PROMPT
Find the line that contains "And now the bowl [609,242,684,336], please." in the entries below. Output it and each later line exactly, and nothing else.

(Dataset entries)
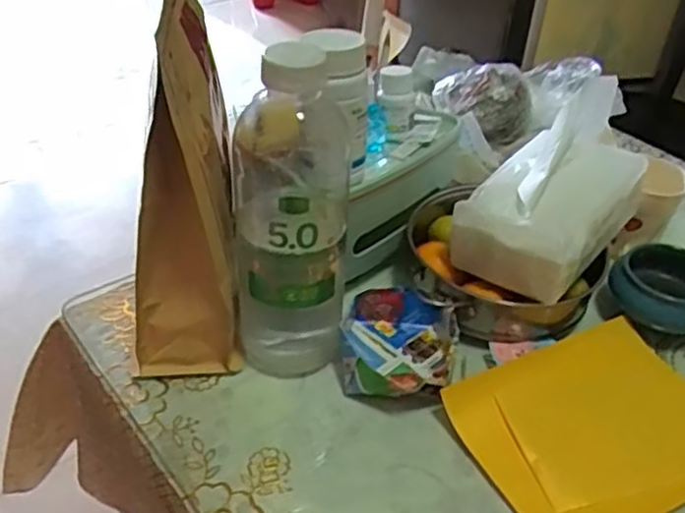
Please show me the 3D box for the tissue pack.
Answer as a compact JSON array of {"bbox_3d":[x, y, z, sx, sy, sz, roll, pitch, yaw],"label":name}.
[{"bbox_3d":[0.177,-0.059,0.580,0.100,0.124,0.155,29,45,29],"label":"tissue pack"}]

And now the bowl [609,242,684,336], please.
[{"bbox_3d":[0.279,0.030,0.613,0.090,0.050,0.074,18,39,17],"label":"bowl"}]

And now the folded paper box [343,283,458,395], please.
[{"bbox_3d":[0.044,0.070,0.558,0.084,0.041,0.102,5,37,0],"label":"folded paper box"}]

EXERCISE RESULT
And now the bowl [609,242,684,336], please.
[{"bbox_3d":[0.279,0.030,0.613,0.090,0.050,0.074,18,39,17],"label":"bowl"}]

And now the folded paper box [343,283,458,395], please.
[{"bbox_3d":[0.044,0.070,0.558,0.084,0.041,0.102,5,37,0],"label":"folded paper box"}]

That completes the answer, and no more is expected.